Retype only what runs from the beginning of the data through the line with "neck: (810, 469)"; please omit the pictures and keep every line exact.

Records from a data source
/---

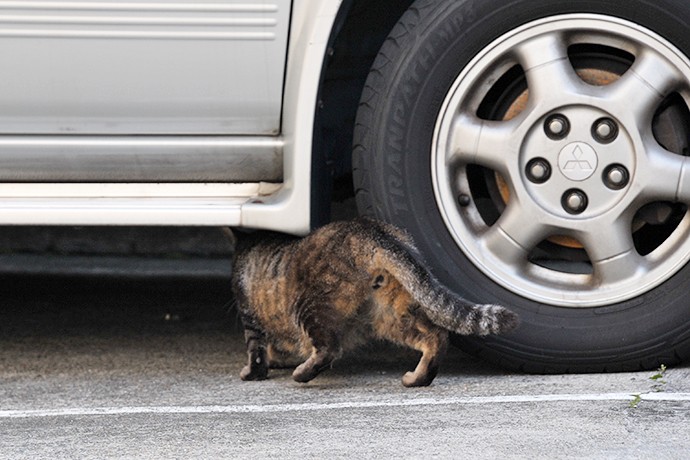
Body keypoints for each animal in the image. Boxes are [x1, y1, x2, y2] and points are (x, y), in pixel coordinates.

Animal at [231, 217, 516, 386]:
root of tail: (372, 231)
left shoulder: (249, 315)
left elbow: (257, 351)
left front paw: (254, 372)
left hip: (311, 306)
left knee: (329, 348)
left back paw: (302, 373)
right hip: (392, 314)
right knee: (436, 336)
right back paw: (417, 378)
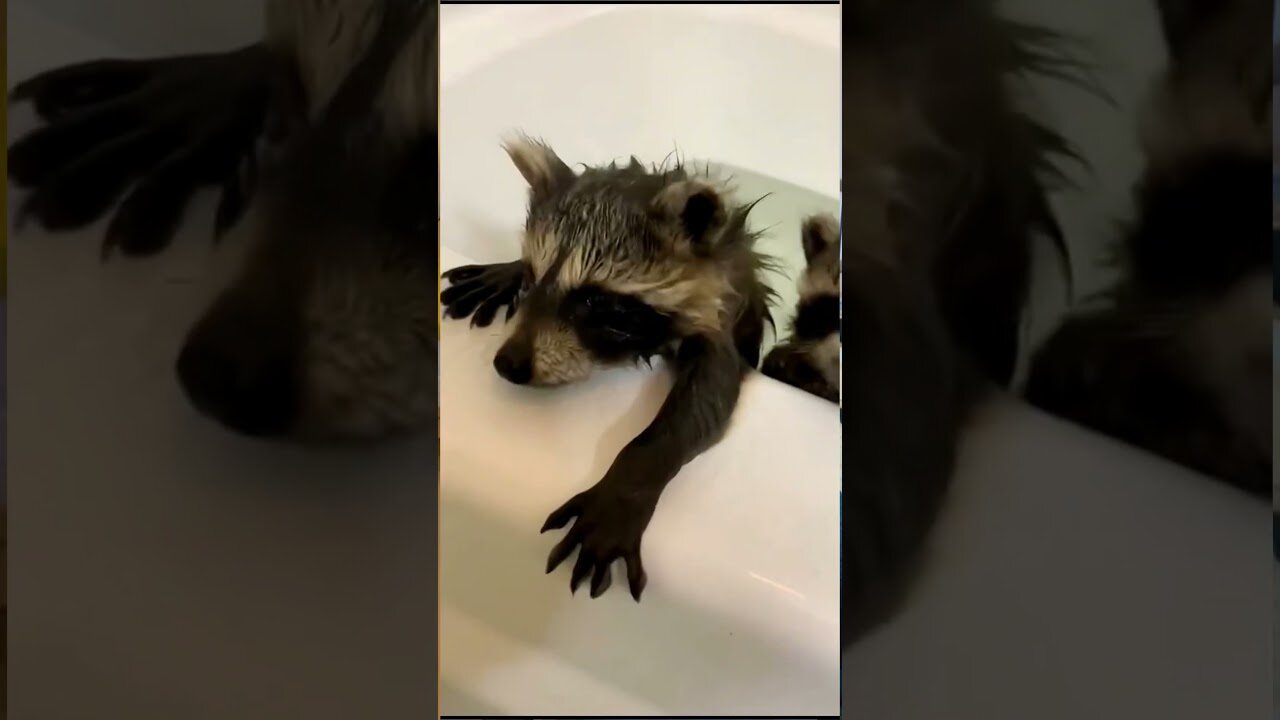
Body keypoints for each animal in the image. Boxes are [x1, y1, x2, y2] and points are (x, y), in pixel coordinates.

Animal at [440, 142, 776, 599]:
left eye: (595, 301)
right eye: (532, 276)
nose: (508, 364)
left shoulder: (724, 317)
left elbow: (709, 396)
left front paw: (626, 486)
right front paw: (506, 271)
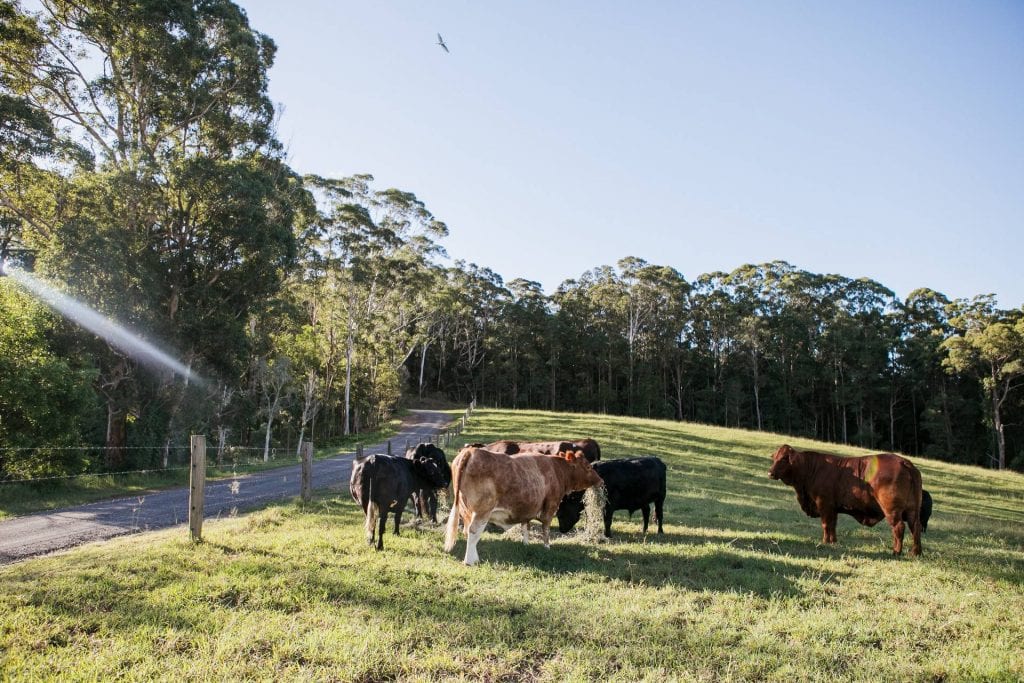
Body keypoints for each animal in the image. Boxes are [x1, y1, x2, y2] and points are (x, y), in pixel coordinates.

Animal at [444, 448, 602, 565]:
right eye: (588, 467)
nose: (601, 480)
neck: (557, 470)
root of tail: (471, 451)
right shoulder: (550, 506)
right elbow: (545, 529)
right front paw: (547, 547)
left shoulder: (527, 508)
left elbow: (525, 527)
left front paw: (526, 544)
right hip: (482, 511)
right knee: (473, 531)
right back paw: (470, 561)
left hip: (466, 511)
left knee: (467, 531)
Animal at [770, 446, 929, 557]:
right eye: (774, 458)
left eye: (784, 459)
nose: (770, 472)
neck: (810, 469)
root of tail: (903, 461)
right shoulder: (833, 508)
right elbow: (832, 525)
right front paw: (833, 542)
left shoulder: (824, 504)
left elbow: (826, 524)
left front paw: (825, 542)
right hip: (912, 510)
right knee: (915, 527)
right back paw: (915, 553)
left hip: (892, 510)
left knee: (899, 527)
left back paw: (896, 551)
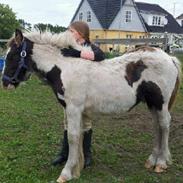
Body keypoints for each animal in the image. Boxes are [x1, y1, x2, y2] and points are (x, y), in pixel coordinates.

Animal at [1, 29, 182, 182]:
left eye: (12, 56)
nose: (5, 83)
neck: (65, 67)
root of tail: (169, 58)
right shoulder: (74, 110)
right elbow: (78, 135)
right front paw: (77, 168)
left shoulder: (73, 108)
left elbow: (73, 137)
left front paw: (66, 173)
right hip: (152, 104)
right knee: (156, 126)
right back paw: (152, 160)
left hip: (161, 103)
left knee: (164, 125)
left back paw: (161, 163)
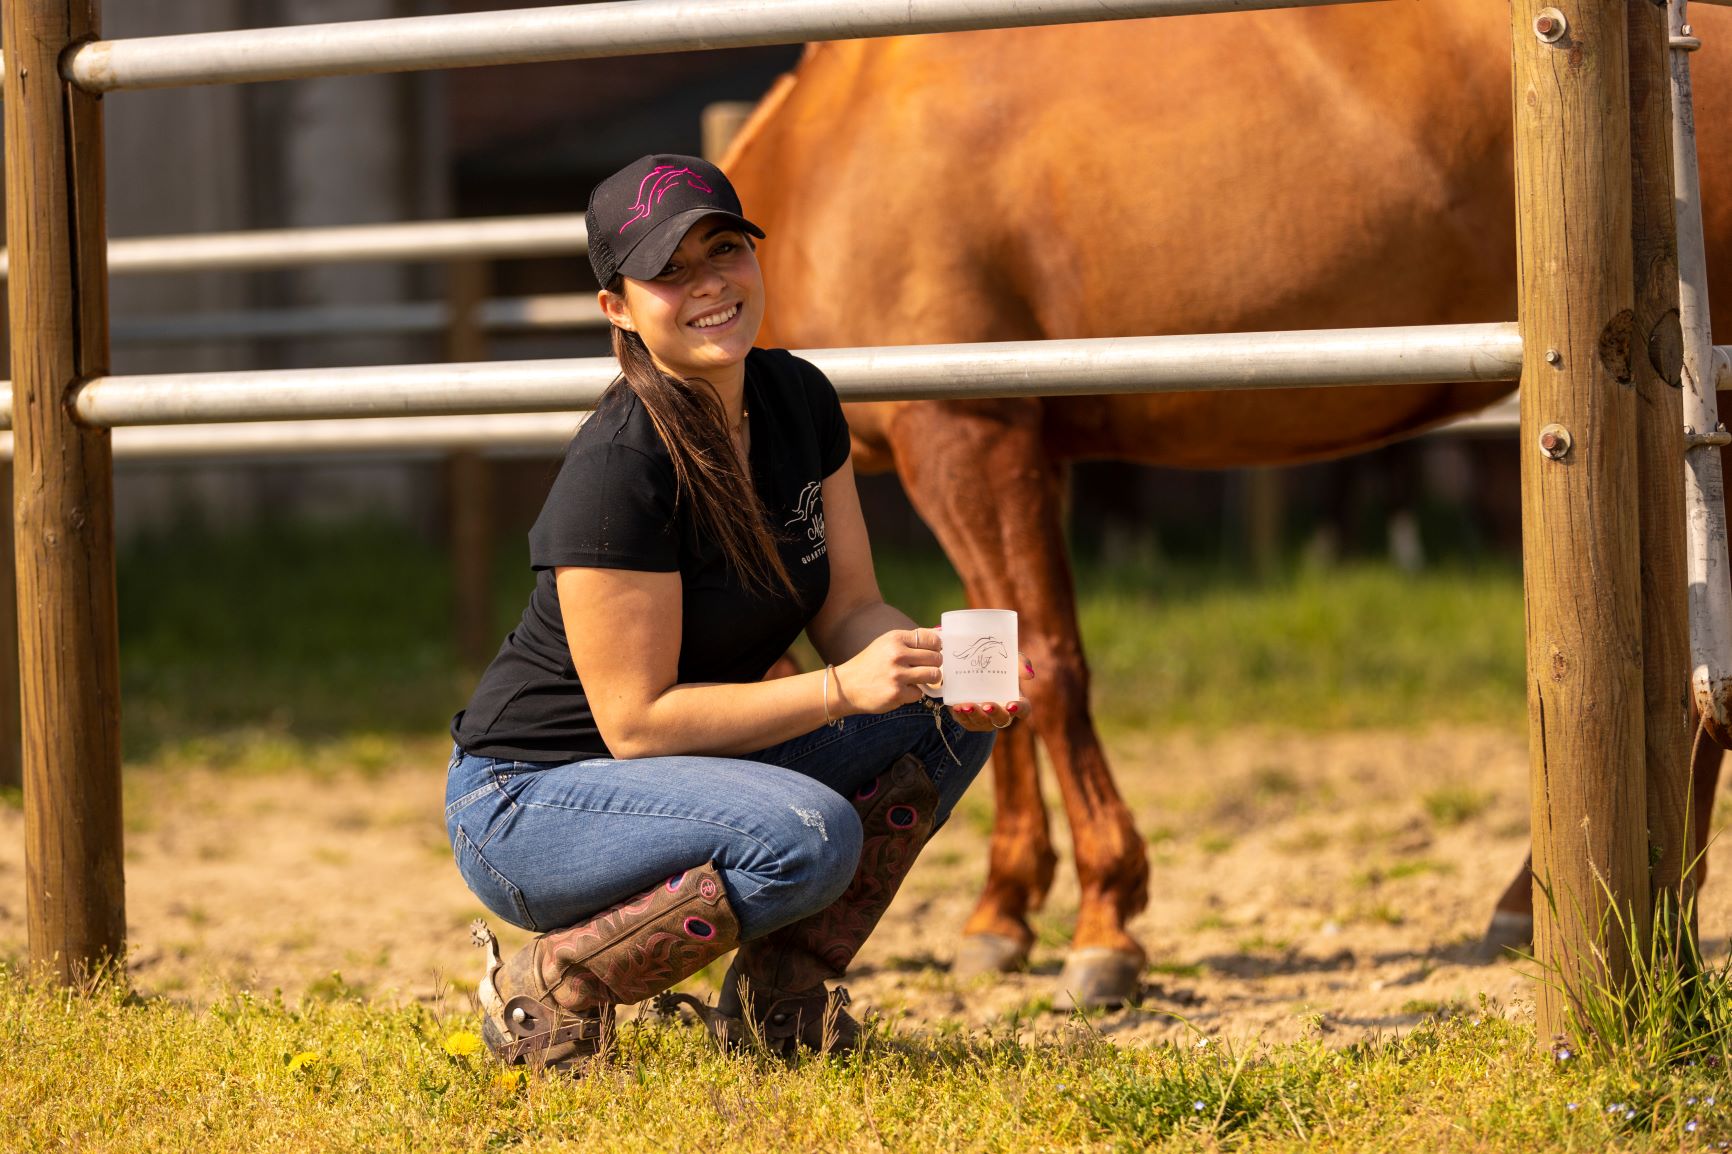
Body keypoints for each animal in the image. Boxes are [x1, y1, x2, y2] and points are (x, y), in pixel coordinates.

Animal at [720, 0, 1732, 1004]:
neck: (832, 161)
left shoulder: (967, 437)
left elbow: (1047, 669)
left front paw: (1103, 923)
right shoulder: (1009, 452)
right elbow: (980, 666)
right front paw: (1002, 912)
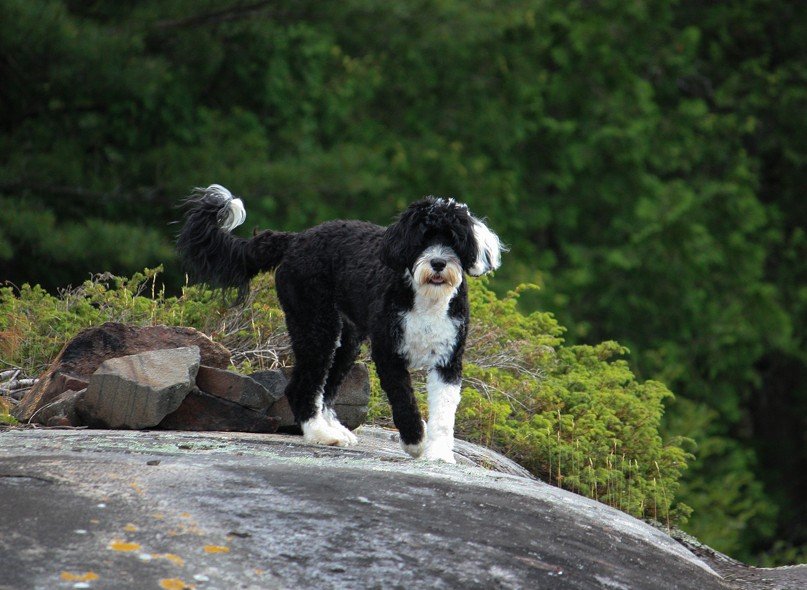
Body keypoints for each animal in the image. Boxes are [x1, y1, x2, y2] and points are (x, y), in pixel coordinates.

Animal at [179, 185, 502, 462]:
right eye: (422, 238)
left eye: (453, 239)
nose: (438, 263)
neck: (426, 299)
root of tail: (296, 239)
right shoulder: (388, 354)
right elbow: (404, 400)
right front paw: (415, 442)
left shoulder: (448, 360)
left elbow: (445, 413)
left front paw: (439, 454)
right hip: (315, 324)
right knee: (302, 387)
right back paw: (321, 435)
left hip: (346, 339)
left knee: (326, 386)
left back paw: (333, 429)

\---

**RESPONSE TO THIS EXERCISE**
Body keypoints for each animal in the image. Boxes are [x1, y1, x2, y2] and points are (x, y), in pixel coordinates.

Animal at [231, 217, 516, 386]:
root of tail: (372, 231)
left shoulder: (249, 315)
left elbow: (257, 351)
left front paw: (254, 372)
left hip: (311, 306)
left knee: (329, 348)
left back paw: (302, 373)
right hip: (392, 314)
right knee: (436, 336)
right back paw: (417, 378)
Body keypoints for each animal in the image. Boxes are [x1, y1, x2, y2] and points are (x, y), in pixel coordinates.

Animal at [440, 142, 776, 599]:
left eye: (595, 301)
right eye: (532, 276)
nose: (508, 364)
left shoulder: (724, 317)
left elbow: (709, 396)
left front paw: (626, 486)
right front paw: (506, 271)
Body keypoints for each animal in the image. Boxes are [x1, y1, x2, y2] and points are (x, y), in pixel coordinates.

Animal at [444, 448, 602, 565]:
right eye: (588, 467)
nose: (601, 480)
neck: (557, 470)
root of tail: (471, 451)
right shoulder: (550, 506)
right elbow: (545, 529)
right front paw: (547, 547)
left shoulder: (527, 508)
left elbow: (525, 527)
left front paw: (526, 544)
right hip: (482, 511)
right knee: (473, 531)
right back paw: (470, 561)
left hip: (466, 511)
left knee: (467, 531)
Animal at [770, 446, 929, 557]:
right eye: (774, 458)
left eye: (784, 459)
nose: (770, 472)
neck: (810, 469)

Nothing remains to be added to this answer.